[Start of section]
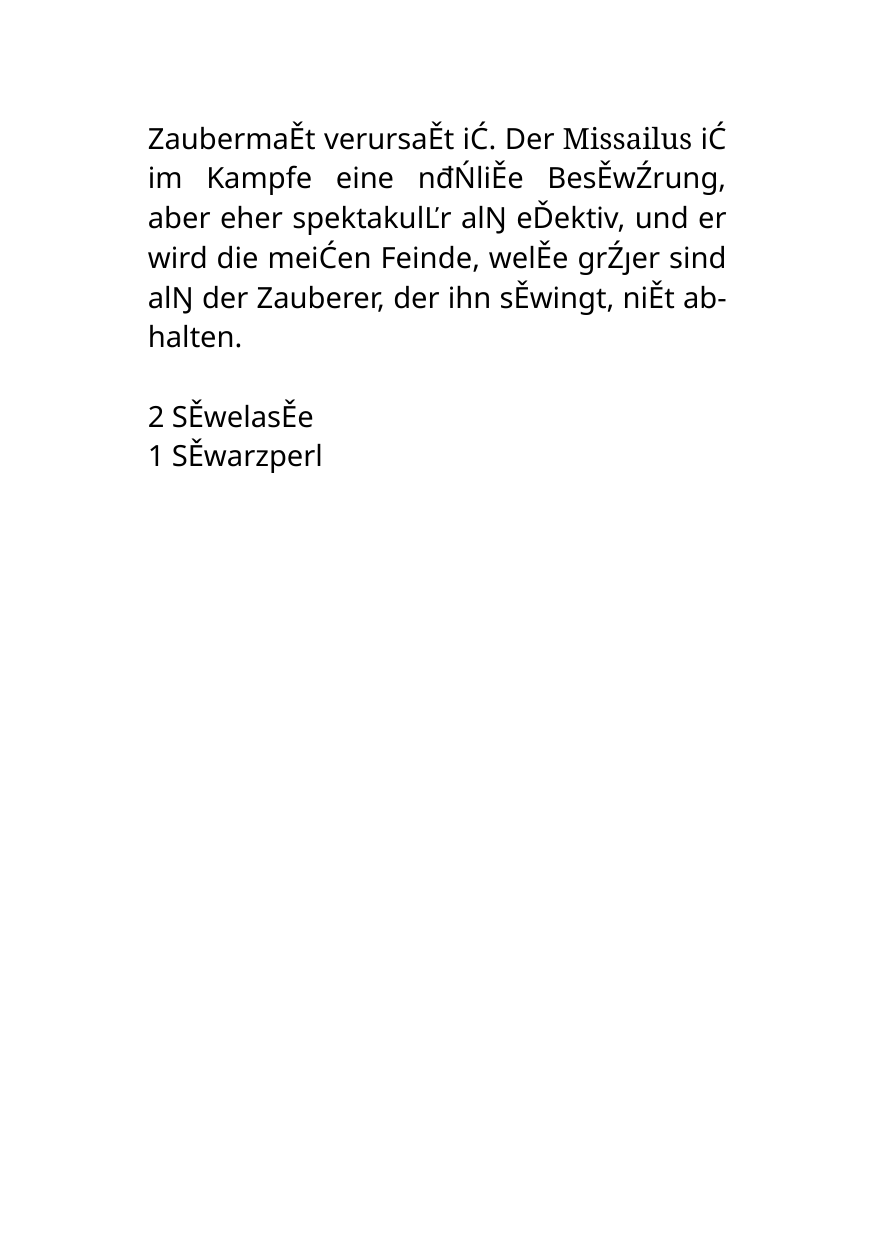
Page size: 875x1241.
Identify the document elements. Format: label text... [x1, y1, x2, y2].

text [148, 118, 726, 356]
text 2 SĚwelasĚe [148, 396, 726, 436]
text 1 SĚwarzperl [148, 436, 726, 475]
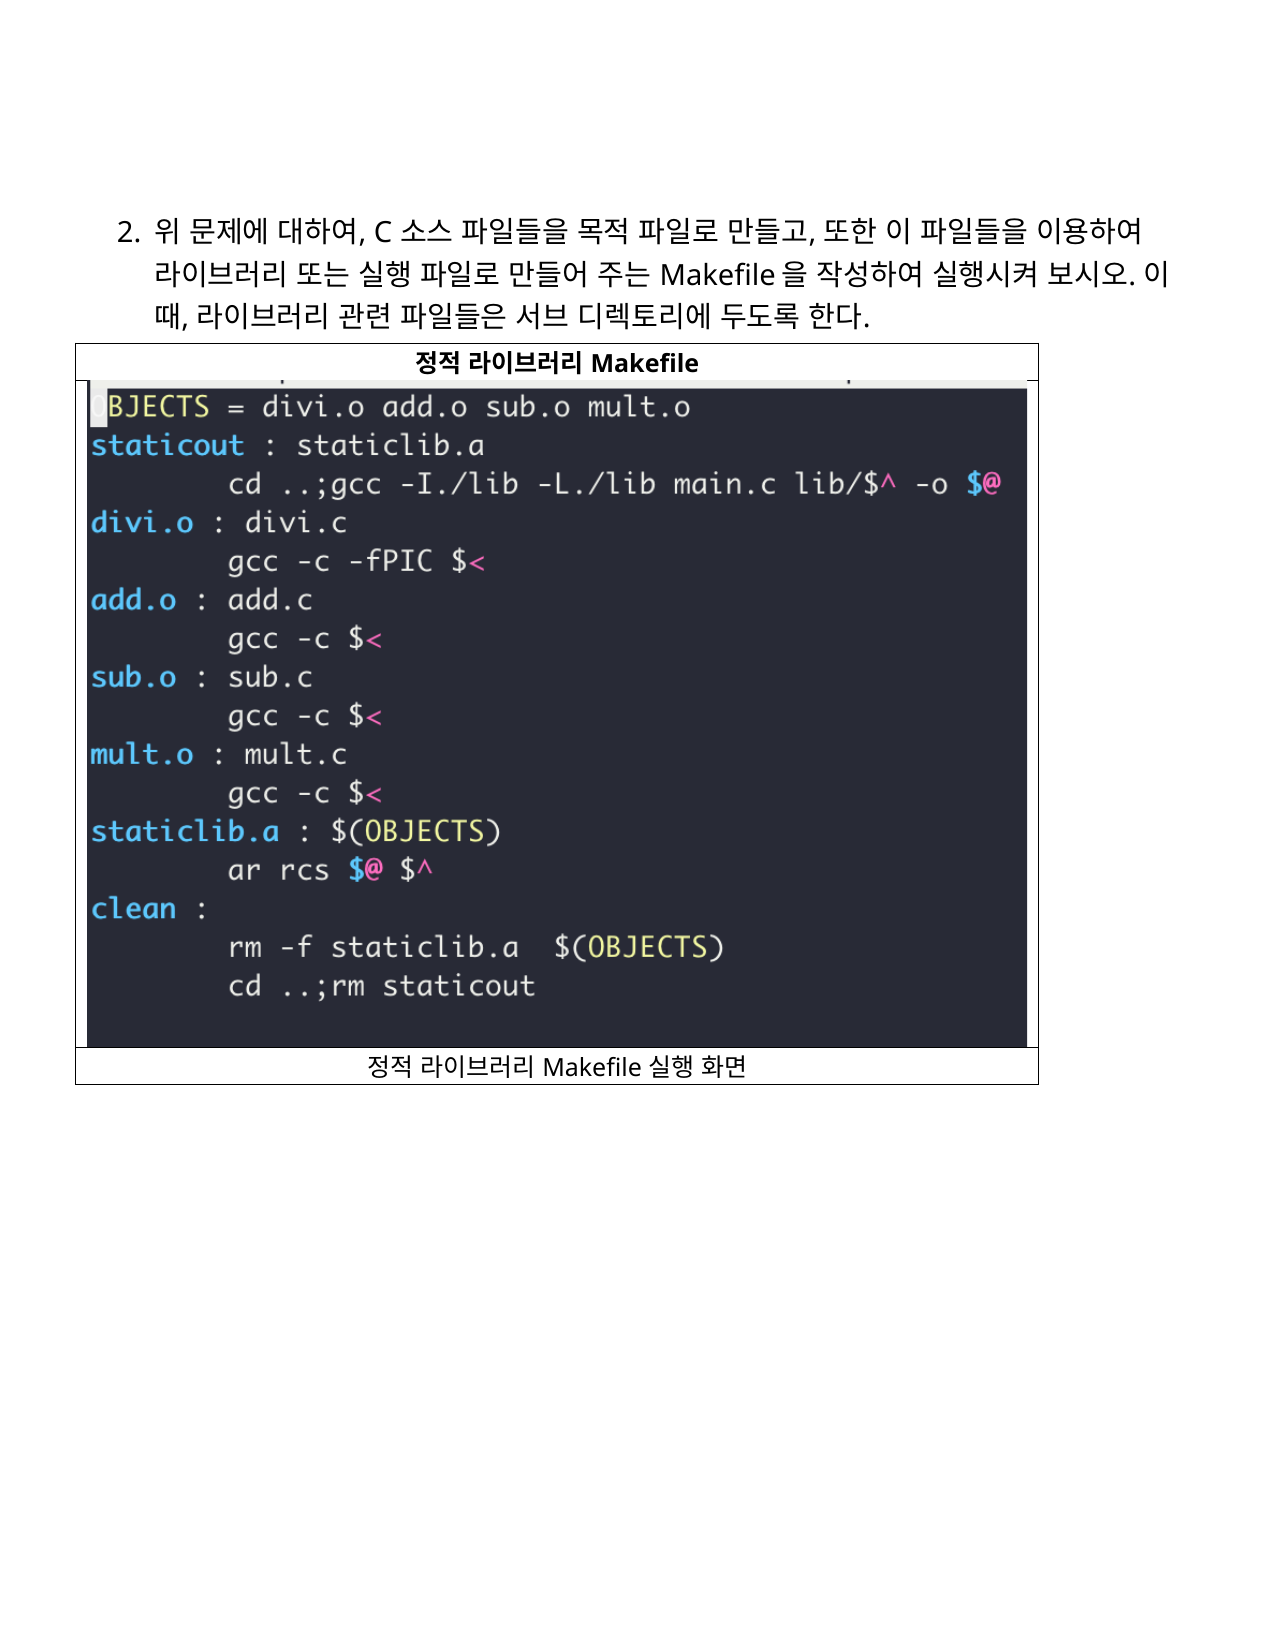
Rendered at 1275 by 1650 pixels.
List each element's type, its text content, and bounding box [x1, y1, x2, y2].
[End of section]
[Start of section]
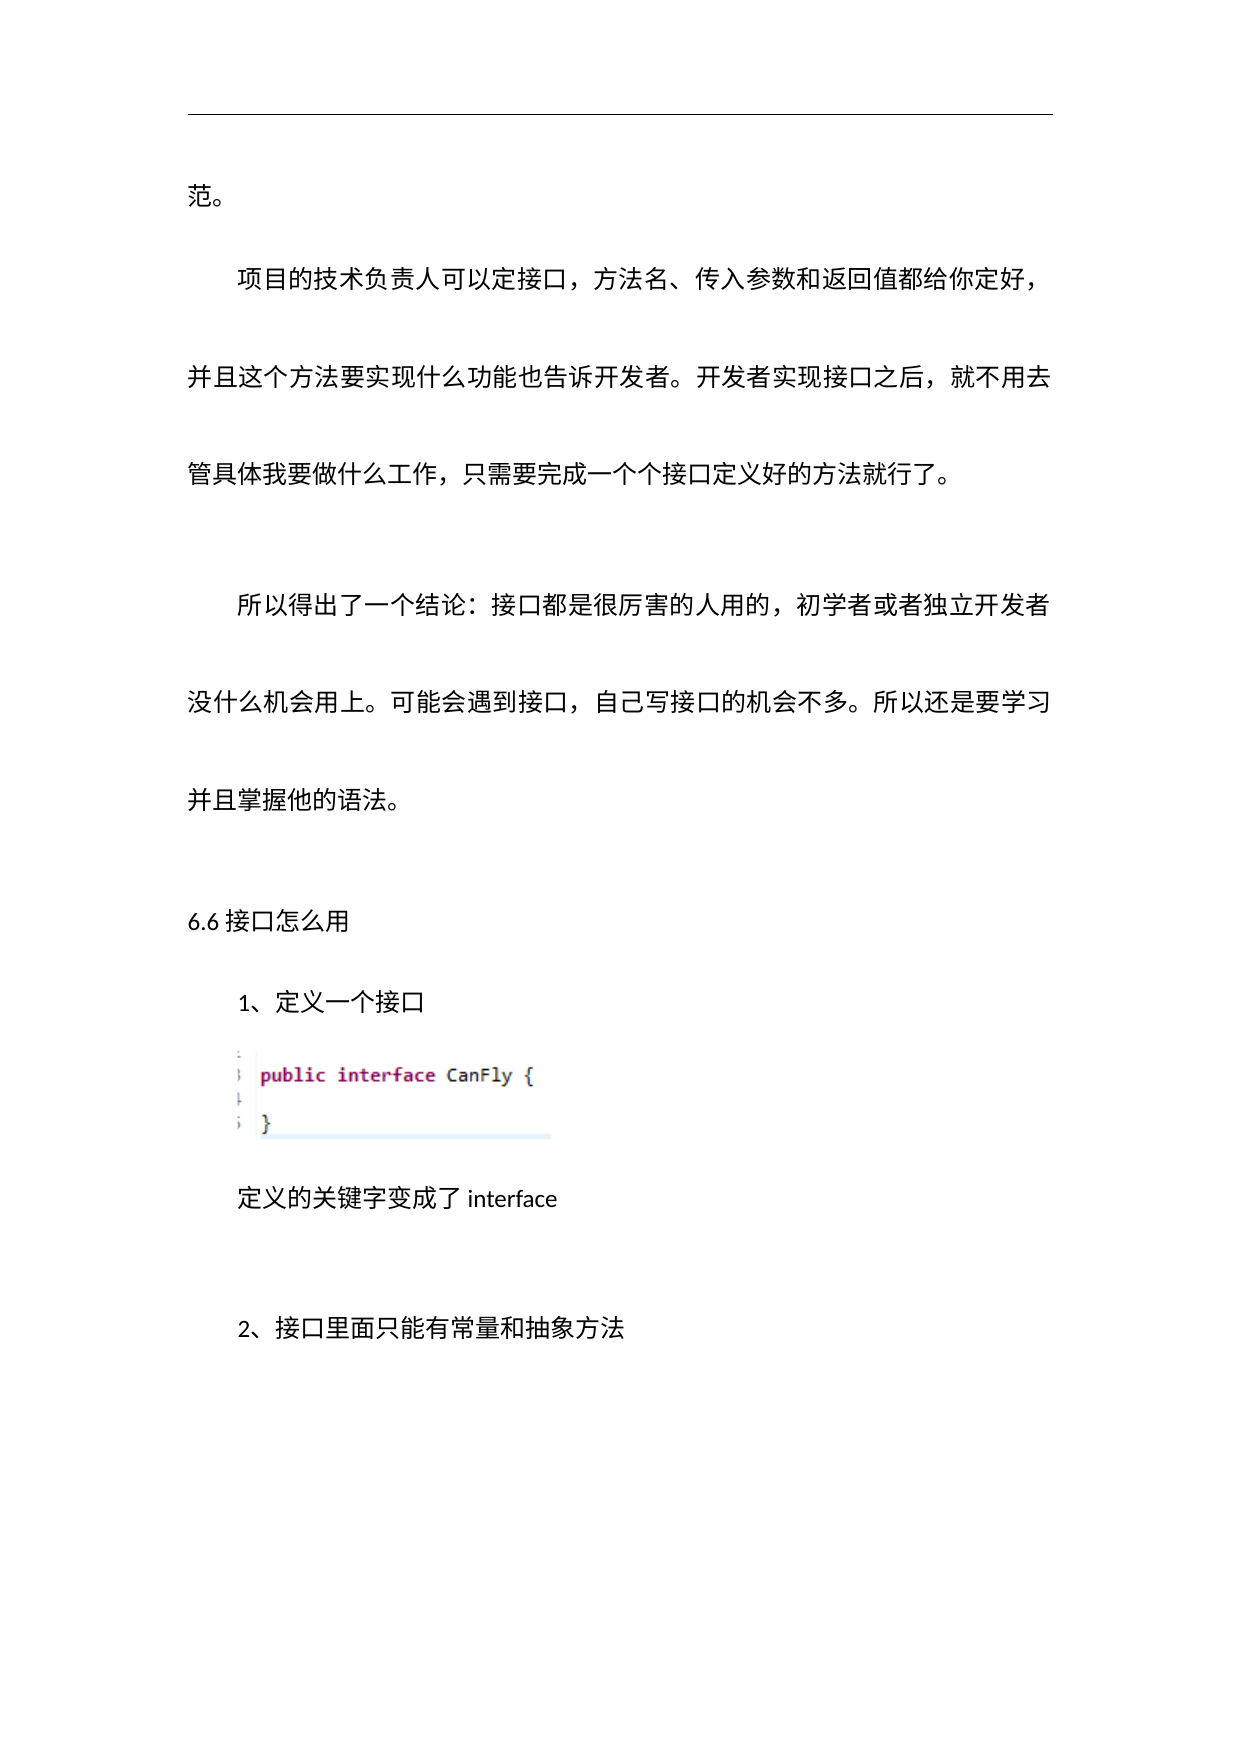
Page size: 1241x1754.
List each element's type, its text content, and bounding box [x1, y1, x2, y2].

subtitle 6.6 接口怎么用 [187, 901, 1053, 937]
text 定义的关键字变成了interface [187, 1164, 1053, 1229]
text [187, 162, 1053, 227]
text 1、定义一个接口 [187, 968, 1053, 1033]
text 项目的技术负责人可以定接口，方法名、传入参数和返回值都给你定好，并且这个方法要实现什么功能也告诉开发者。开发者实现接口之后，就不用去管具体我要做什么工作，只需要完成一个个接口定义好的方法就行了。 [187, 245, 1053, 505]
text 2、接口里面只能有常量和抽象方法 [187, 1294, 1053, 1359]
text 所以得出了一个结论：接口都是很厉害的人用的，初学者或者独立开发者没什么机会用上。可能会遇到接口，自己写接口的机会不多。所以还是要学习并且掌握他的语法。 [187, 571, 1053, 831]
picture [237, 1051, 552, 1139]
[End of section]
ACTIVITY
Each line holding the word "Page" must be copied from the data.

RESPONSE
Page size: 875x1241.
Page size: 1241x1754.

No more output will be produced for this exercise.